Purdue University won’t open the doors to its first high school for another five months, but its leaders are already planning for more.
Purdue Polytechnic High School will open this fall in Indianapolis with 150 freshmen taking part in a bold experiment: using a new project-based curriculum focused on science and math skills to better serve low-income students and students of color. As part of the Indianapolis Public Schools innovation network, the high school will also have an unusual structure, operating as part of the district but with the flexibility of a charter school.
“We really are targeting those kids who are in that middle range, who probably have the capability but aren’t necessarily planning on going to college,” said head of school Scott Bess.

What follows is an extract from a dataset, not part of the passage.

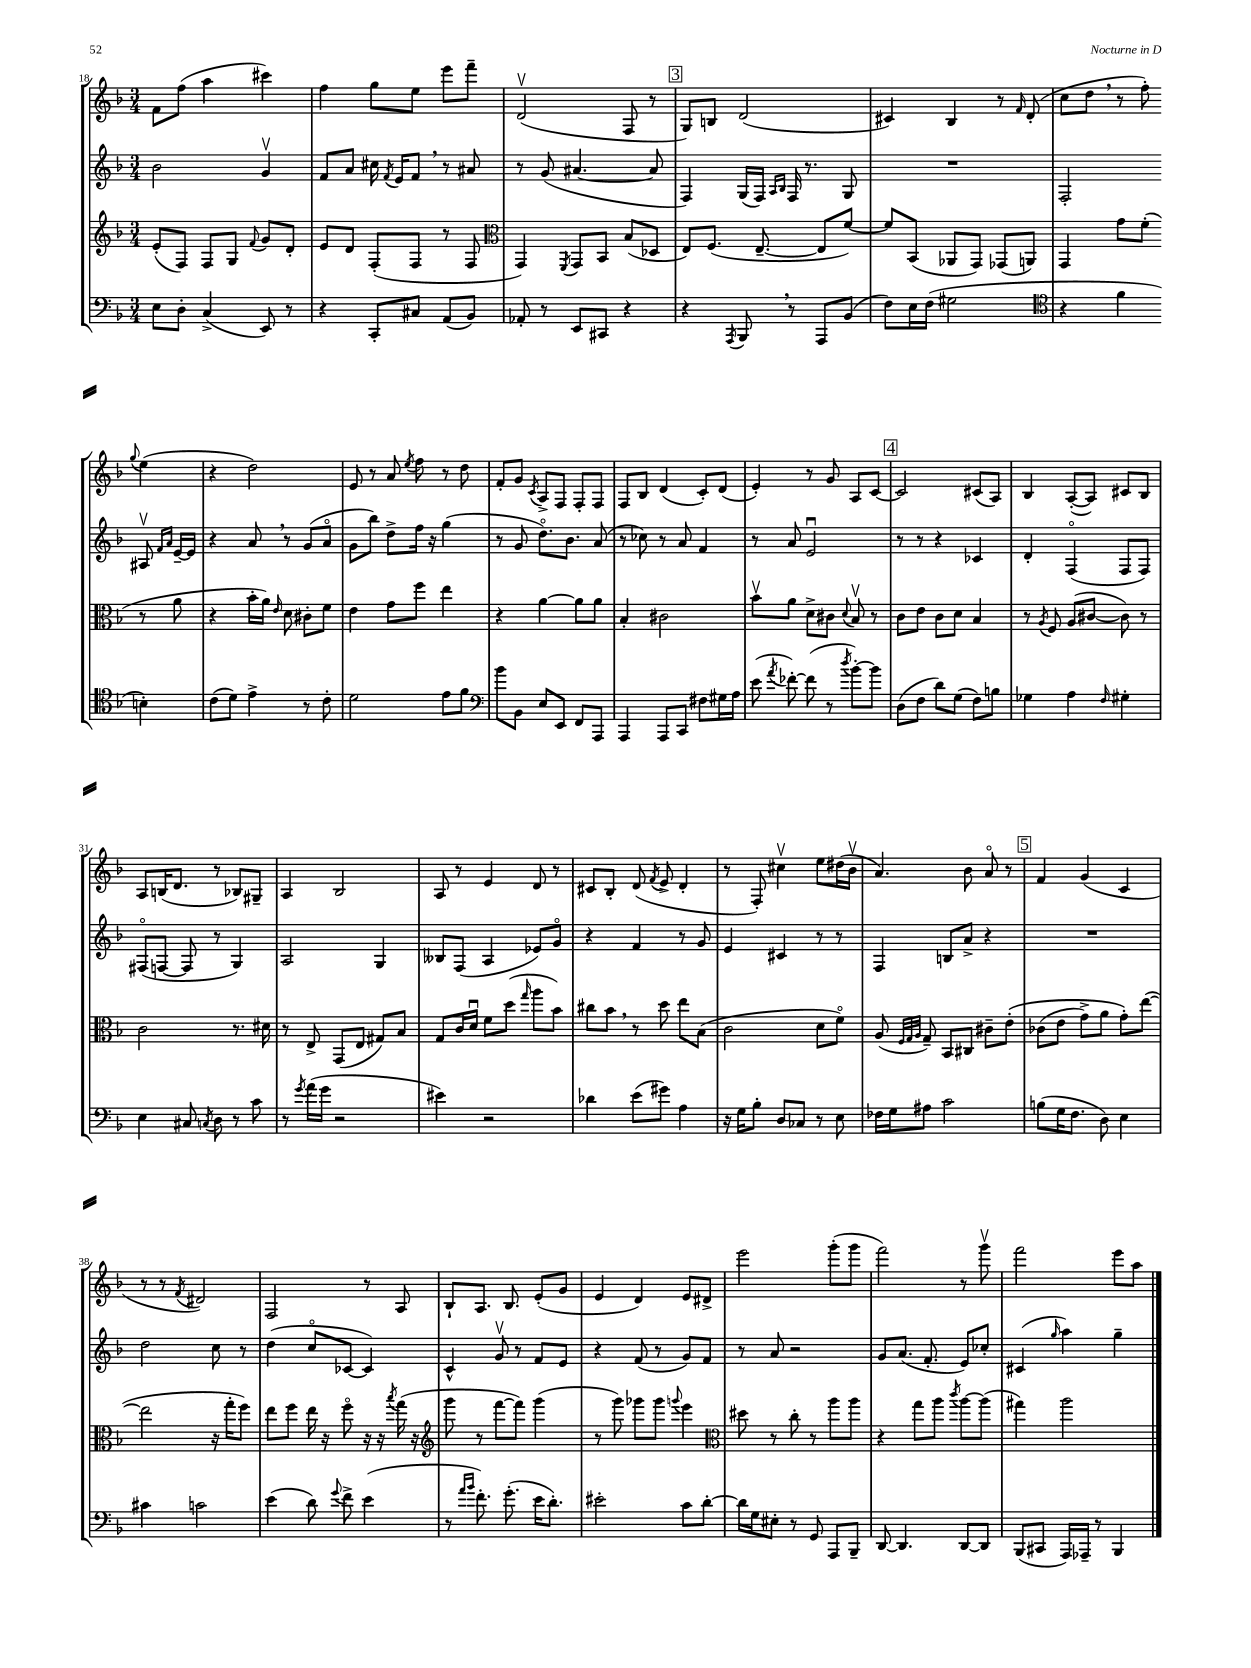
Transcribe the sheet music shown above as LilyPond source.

The goal, he said, is to build a diverse pipeline of graduates with the skills to thrive at schools like Purdue.
And before that first group of students has taken a single chemistry class, Bess and others say they’re confident in their vision — and think it could grow to as many as a dozen schools statewide.

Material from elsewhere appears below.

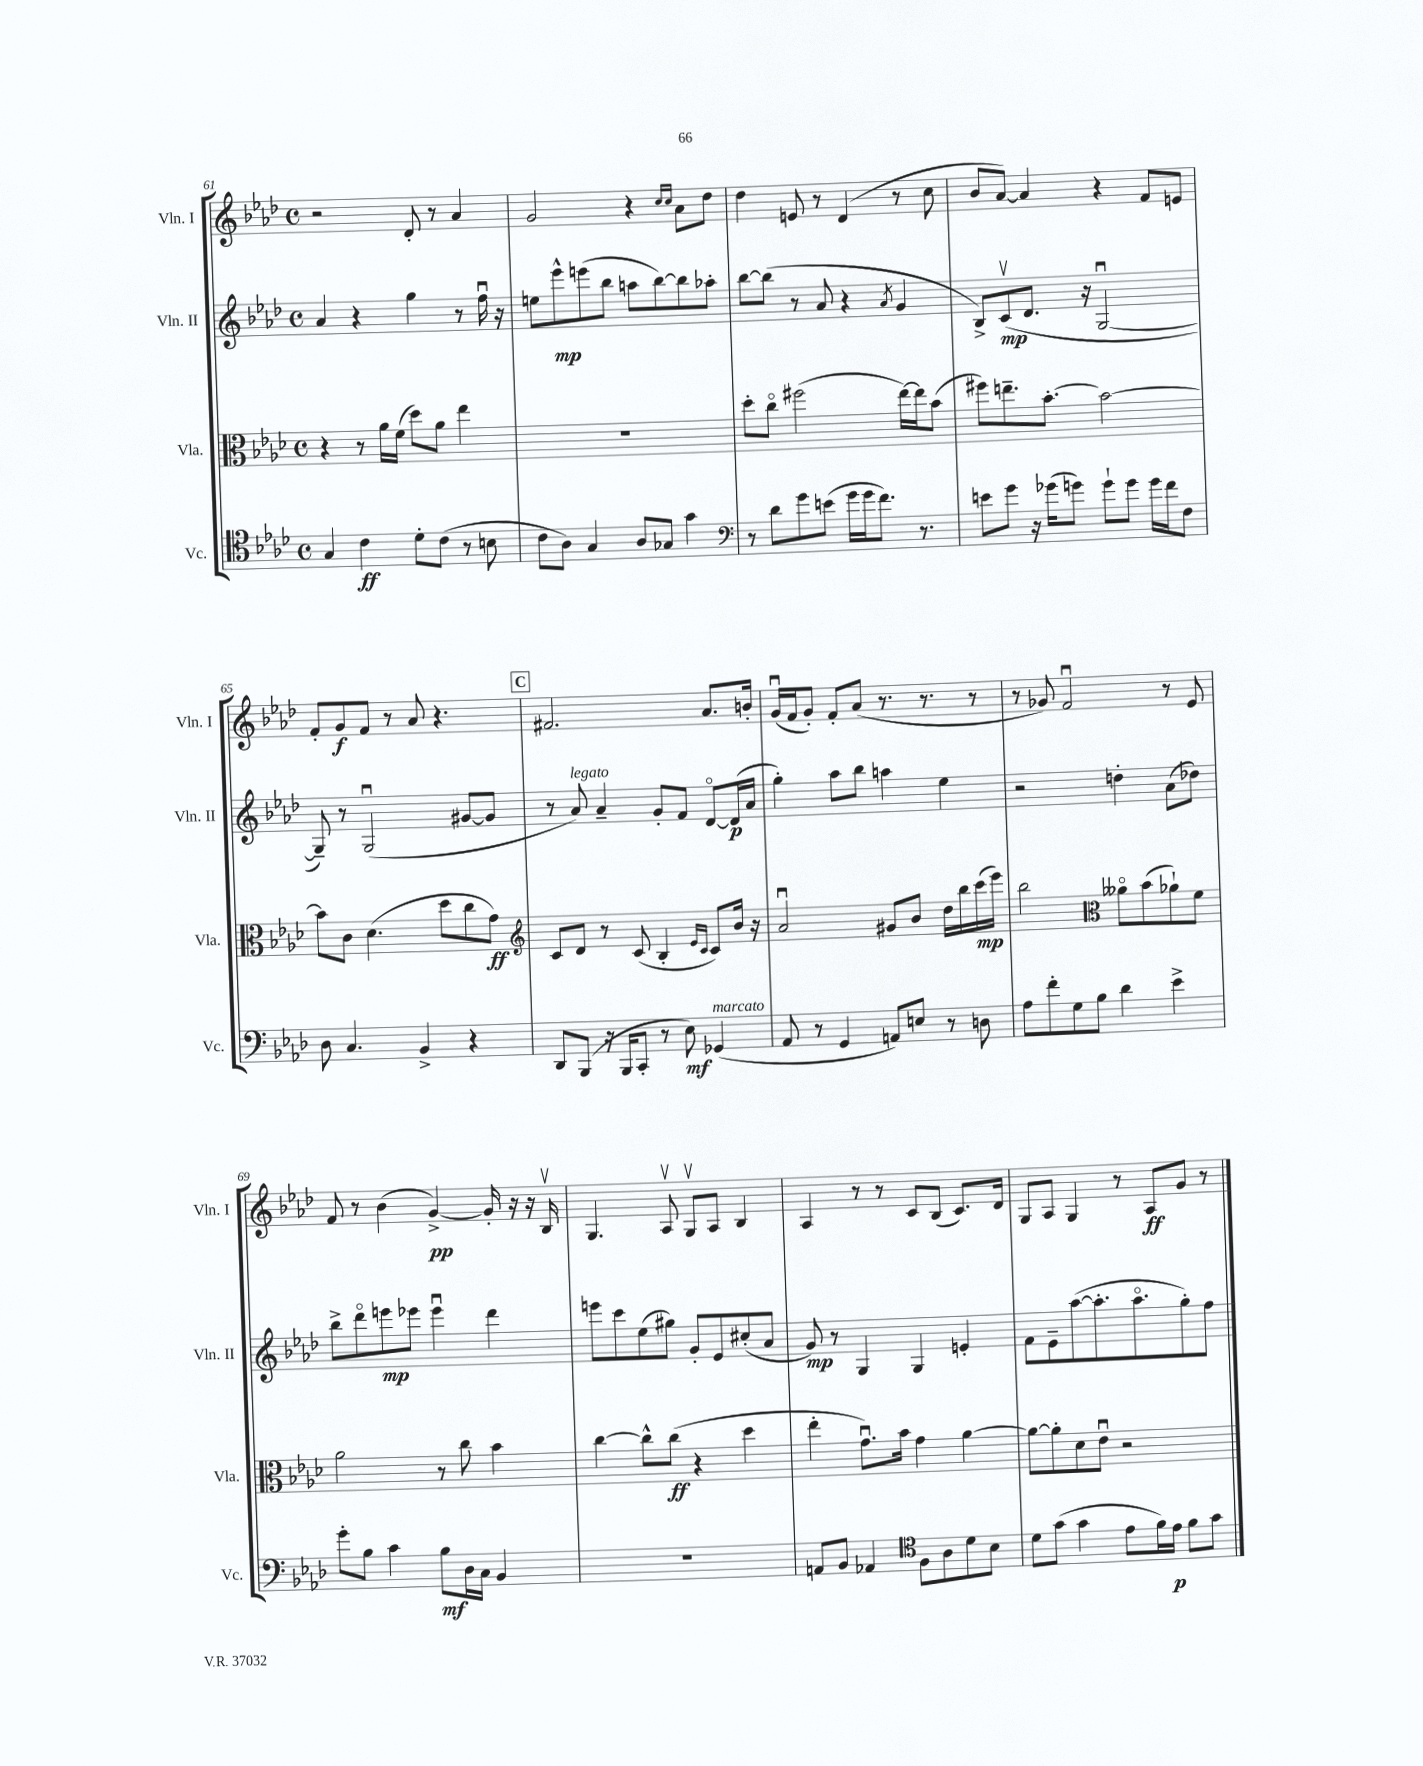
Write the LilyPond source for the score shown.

Purdue’s president and former Indiana governor Mitch Daniels “always had in mind that this would be more than a single high school,” Bess said.
“Assuming that the launch of this (school) goes well,” he said, “then we start looking at, what’s next?”
It’s a vision that’s winning them support. The school was recently granted $1.25 million by the Indianapolis-focused Richard M. Fairbanks Foundation to bring teachers on early this summer and lay the groundwork for expansion. The funding will help the school hire network staff with expertise in special education, financial management and technology.
Claire Fiddian-Green, president of Fairbanks, said that one reason they are supporting the school is that the city desperately needs more graduates with science expertise.
“We know we’ve got a big problem,” she said. The science, technology, engineering and math skills of local students “are really unacceptably low, especially for low-income and minority students.”
The school has some signs that it could pull the ambitious experiment off. Students from within the IPS district boundaries have priority for admission and will make up about two-thirds of Purdue Polytechnic’s freshman class. The rest of the seats were filled by lottery because the school received hundreds more applicants than available seats — one sign that there is enough demand to support another Indianapolis campus, Bess said. He attributes much of the strong early interest to the Purdue brand. (Graduates who meet Purdue’s admission criteria will automatically win spots at the university.)
But this first school still has its own challenges to face. It will use a new, untested curriculum and target relatively high-needs students who may not come in with strong science backgrounds. It also is entering a crowded market of high schools, as Herron High School opens a new campus and IPS plans to reconfigure its half-empty high schools.
Bess said any expansion is contingent upon the success of the first school. But Purdue faculty will be studying the school, and if the model does work well, the lessons could spread beyond the Purdue high schools, said Fiddian-Green.
“We hope that we learn lessons about how to teach STEM subjects more effectively to teachers regardless of the school environment,” she said. “Other schools around the state, traditional schools could adopt their models.”